Personal Project - NBA Data Analysis using machine learning, web scraping, and Python visualization
Data: Every single NBA player's stats and their likelihood of being voted as MVP from the years 1991-2021. The chance of winning MVP is measured using the award_share column. Value between 0 and 1 derived from voting panel. This model can predict voting panel scores for MVP candidates with a 97% accuracy rate using player information such as 3Pt percentage, assists, blocks, steals, freethrow percentage, etc during a season.
Various statistical tests including R^2, MSE, RMS demonstrate error rate < 4%. Strong R^2 value .97 close to 1. Graph of actual and predicted values of MVP voting points is very similar, with most predicted values lying on actual values line.
#################################################
Single variable linear regression. Asseses how the win percentage of a candidate's team determines their chance of winning MVP. Poor r^2 value of .15 demonstrates no correlation. Scatter plot also demonstrates points all over the place with no line of best fit.
Rather this model allows us to infer that MVP is purely based on an individual player's performance rather than team performance. Graph of player's points per game and likelihoodof winning MVP shows strong positive correlation. Logistic regression model demonstrated poor correlations and statistics, indicating it is incorrect choice of prediction.

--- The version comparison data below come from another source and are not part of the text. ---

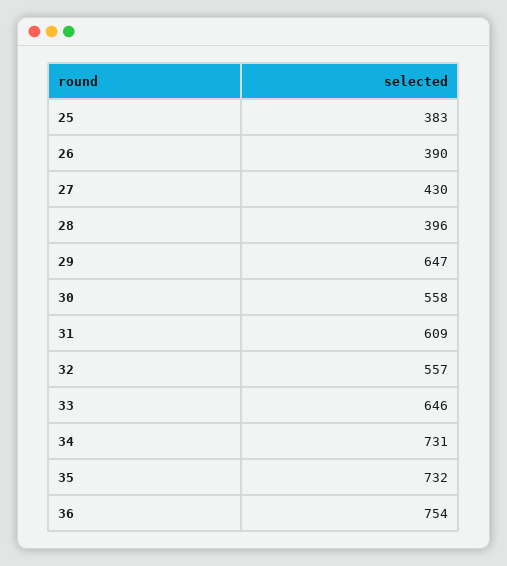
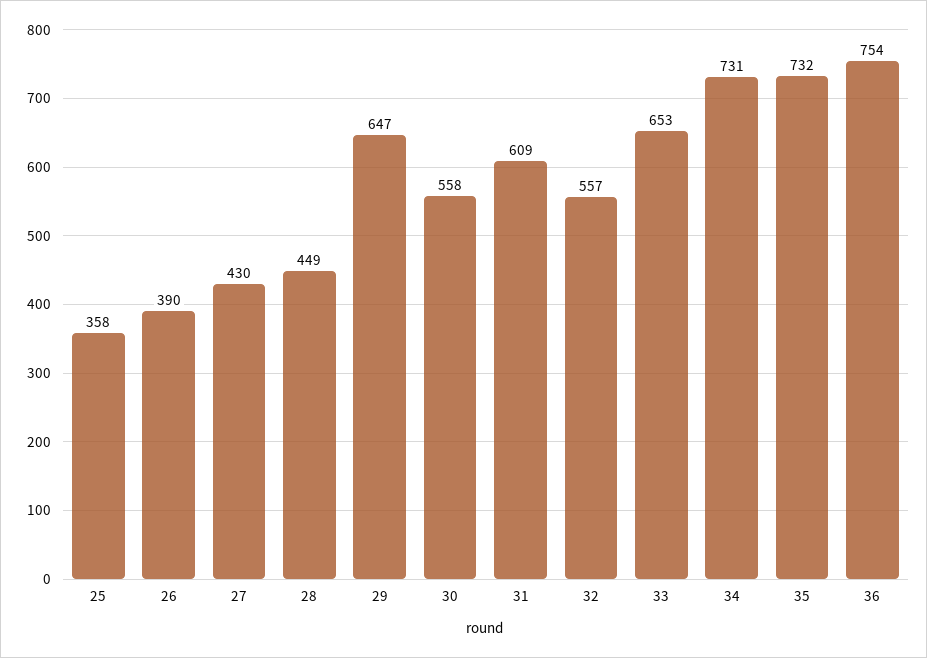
25: 383 -> 358
28: 396 -> 449
33: 646 -> 653

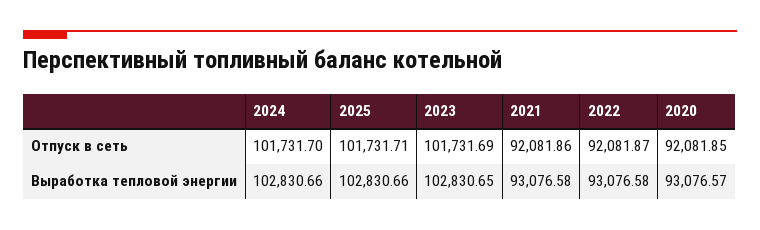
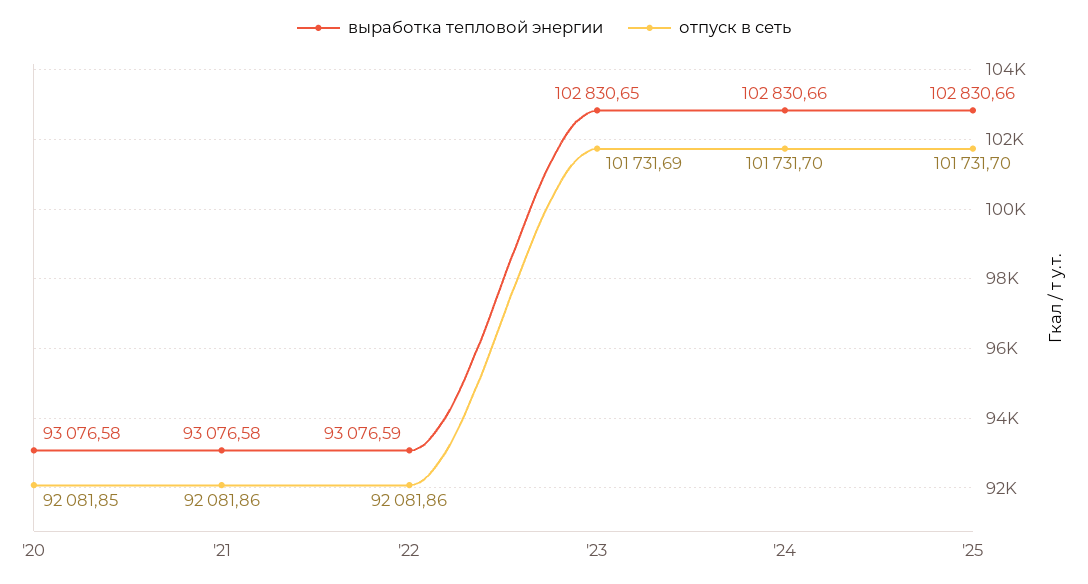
Отпуск в сеть, 2025: 101731.71 -> 101731.7
Отпуск в сеть, 2022: 92081.87 -> 92081.86
Выработка тепловой энергии, 2022: 93076.58 -> 93076.59
Выработка тепловой энергии, 2020: 93076.57 -> 93076.58

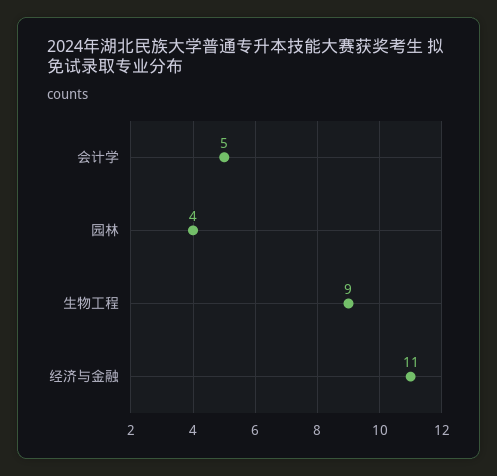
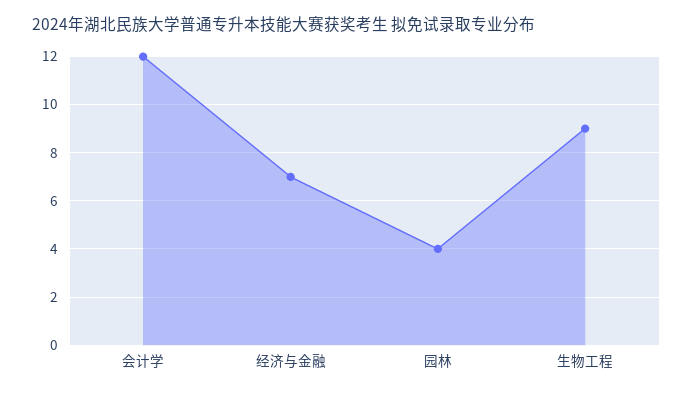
会计学: 5 -> 12
经济与金融: 11 -> 7

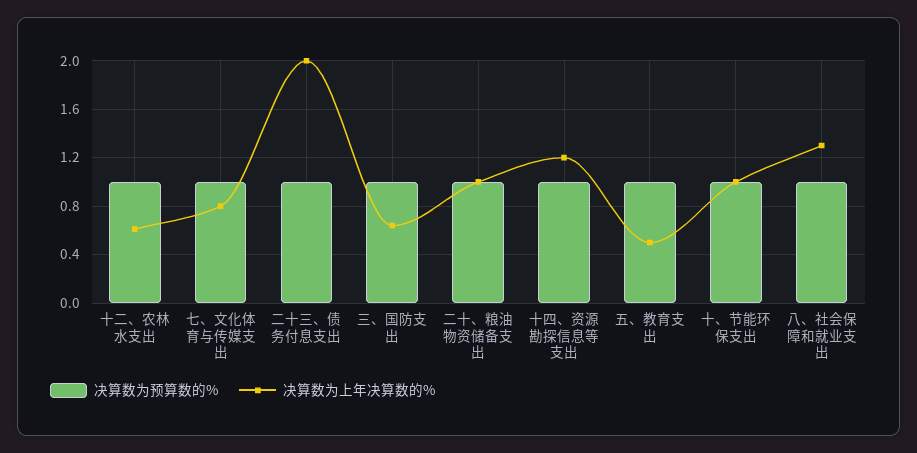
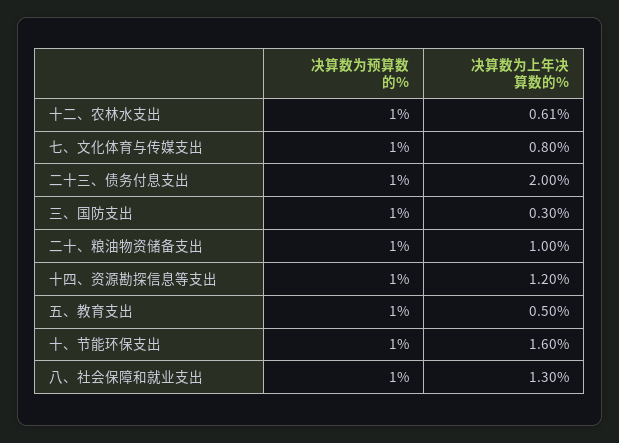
决算数为上年决算数的%, 三、国防支出: 0.65 -> 0.3
决算数为上年决算数的%, 十、节能环保支出: 1 -> 1.6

PART 2 of Project: Web Scraping
Scraped Golden State Warrior's page on basketballreference.com and extracted roaster stats through python's beatiful soup library.
Iteratively extracted players individual person achievements by scraping their personal websites through URL data concatenation. Derived every warrior's player's achievement during their career. Also scraped personal demographic data such as height, weight, twitter handle, etc by iteratively scraping. Get_stats function on index.py provides every players data from 1991-2021 when a year in inputted.